Task requirements » Print every entry below exactly, leaving out the pictures.

Supplied entries »
______________________________
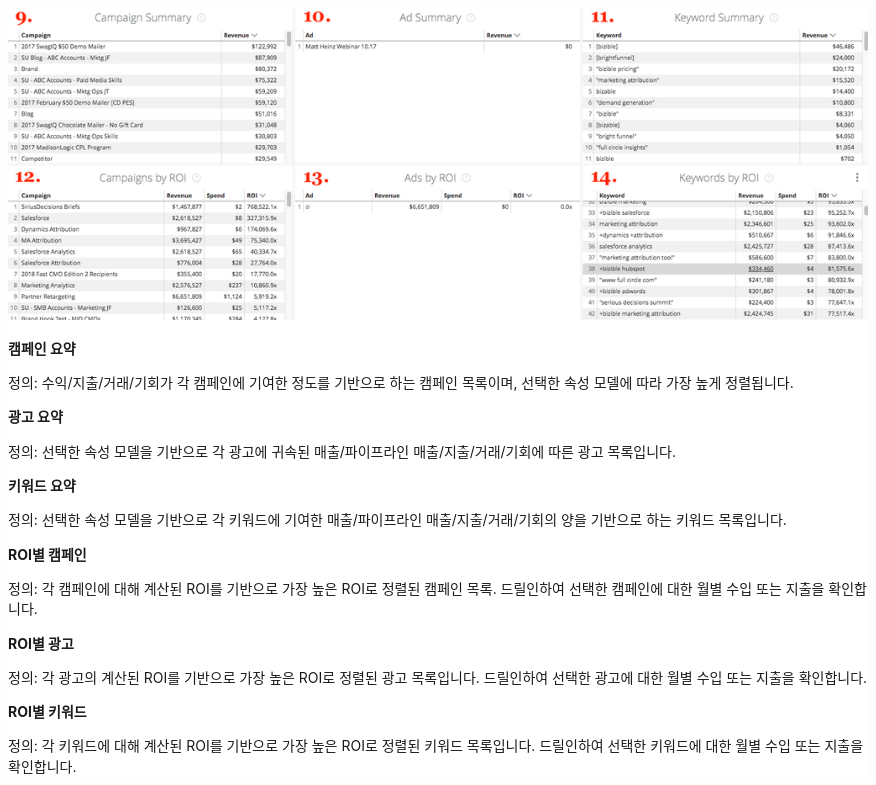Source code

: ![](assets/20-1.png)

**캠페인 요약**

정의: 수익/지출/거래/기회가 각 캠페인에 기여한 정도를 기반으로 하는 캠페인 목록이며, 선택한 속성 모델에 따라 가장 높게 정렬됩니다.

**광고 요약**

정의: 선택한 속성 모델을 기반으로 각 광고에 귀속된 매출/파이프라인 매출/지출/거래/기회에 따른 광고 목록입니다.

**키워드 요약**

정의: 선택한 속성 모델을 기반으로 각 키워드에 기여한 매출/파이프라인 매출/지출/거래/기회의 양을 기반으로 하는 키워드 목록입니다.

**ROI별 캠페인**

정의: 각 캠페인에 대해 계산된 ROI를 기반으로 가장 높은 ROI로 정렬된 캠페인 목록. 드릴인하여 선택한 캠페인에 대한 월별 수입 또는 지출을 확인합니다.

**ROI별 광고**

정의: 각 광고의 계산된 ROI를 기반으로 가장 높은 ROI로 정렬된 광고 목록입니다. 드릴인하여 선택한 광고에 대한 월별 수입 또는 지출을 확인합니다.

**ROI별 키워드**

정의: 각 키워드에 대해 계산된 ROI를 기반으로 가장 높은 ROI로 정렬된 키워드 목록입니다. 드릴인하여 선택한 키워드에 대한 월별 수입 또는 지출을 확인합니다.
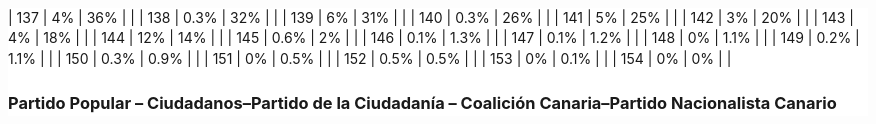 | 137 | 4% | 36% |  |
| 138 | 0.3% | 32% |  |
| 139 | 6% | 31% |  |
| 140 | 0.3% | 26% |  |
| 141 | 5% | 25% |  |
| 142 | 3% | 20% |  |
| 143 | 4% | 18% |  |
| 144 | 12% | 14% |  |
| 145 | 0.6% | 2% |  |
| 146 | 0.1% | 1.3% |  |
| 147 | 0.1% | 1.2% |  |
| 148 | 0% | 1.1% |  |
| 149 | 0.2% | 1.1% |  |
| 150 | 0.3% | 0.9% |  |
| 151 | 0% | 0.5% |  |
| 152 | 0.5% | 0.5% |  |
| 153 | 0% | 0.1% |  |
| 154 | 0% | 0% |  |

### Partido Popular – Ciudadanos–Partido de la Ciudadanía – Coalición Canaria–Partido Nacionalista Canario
______________________________
Exercise output »
Source code

: ![](assets/20-1.png)

**캠페인 요약**

정의: 수익/지출/거래/기회가 각 캠페인에 기여한 정도를 기반으로 하는 캠페인 목록이며, 선택한 속성 모델에 따라 가장 높게 정렬됩니다.

**광고 요약**

정의: 선택한 속성 모델을 기반으로 각 광고에 귀속된 매출/파이프라인 매출/지출/거래/기회에 따른 광고 목록입니다.

**키워드 요약**

정의: 선택한 속성 모델을 기반으로 각 키워드에 기여한 매출/파이프라인 매출/지출/거래/기회의 양을 기반으로 하는 키워드 목록입니다.

**ROI별 캠페인**

정의: 각 캠페인에 대해 계산된 ROI를 기반으로 가장 높은 ROI로 정렬된 캠페인 목록. 드릴인하여 선택한 캠페인에 대한 월별 수입 또는 지출을 확인합니다.

**ROI별 광고**

정의: 각 광고의 계산된 ROI를 기반으로 가장 높은 ROI로 정렬된 광고 목록입니다. 드릴인하여 선택한 광고에 대한 월별 수입 또는 지출을 확인합니다.

**ROI별 키워드**

정의: 각 키워드에 대해 계산된 ROI를 기반으로 가장 높은 ROI로 정렬된 키워드 목록입니다. 드릴인하여 선택한 키워드에 대한 월별 수입 또는 지출을 확인합니다.
 | 137 | 4% | 36% |  |
| 138 | 0.3% | 32% |  |
| 139 | 6% | 31% |  |
| 140 | 0.3% | 26% |  |
| 141 | 5% | 25% |  |
| 142 | 3% | 20% |  |
| 143 | 4% | 18% |  |
| 144 | 12% | 14% |  |
| 145 | 0.6% | 2% |  |
| 146 | 0.1% | 1.3% |  |
| 147 | 0.1% | 1.2% |  |
| 148 | 0% | 1.1% |  |
| 149 | 0.2% | 1.1% |  |
| 150 | 0.3% | 0.9% |  |
| 151 | 0% | 0.5% |  |
| 152 | 0.5% | 0.5% |  |
| 153 | 0% | 0.1% |  |
| 154 | 0% | 0% |  |

### Partido Popular – Ciudadanos–Partido de la Ciudadanía – Coalición Canaria–Partido Nacionalista Canario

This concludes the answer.